»»
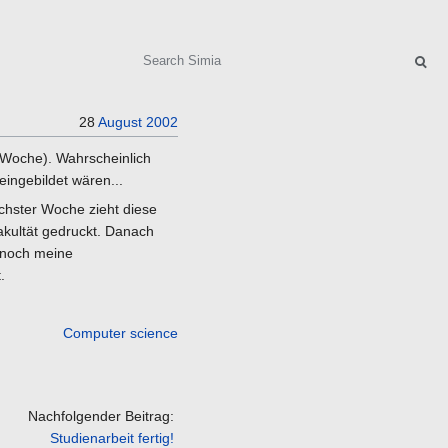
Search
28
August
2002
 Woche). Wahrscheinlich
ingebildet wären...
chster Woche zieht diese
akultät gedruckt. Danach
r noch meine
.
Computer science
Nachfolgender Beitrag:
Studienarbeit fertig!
««
»»
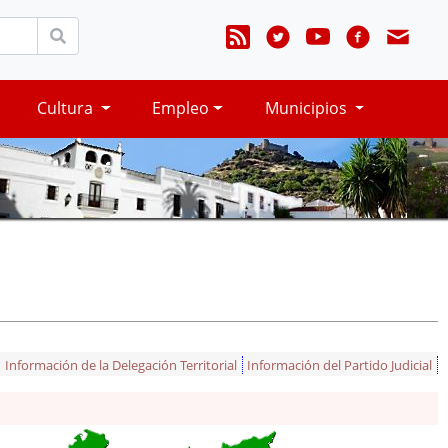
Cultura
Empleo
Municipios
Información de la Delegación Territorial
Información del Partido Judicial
««
- **WHAT TO WORK ON**
Using the material above, return every line that holds the string "Woche".

- **SOLUTION BELOW**
 Woche). Wahrscheinlich
chster Woche zieht diese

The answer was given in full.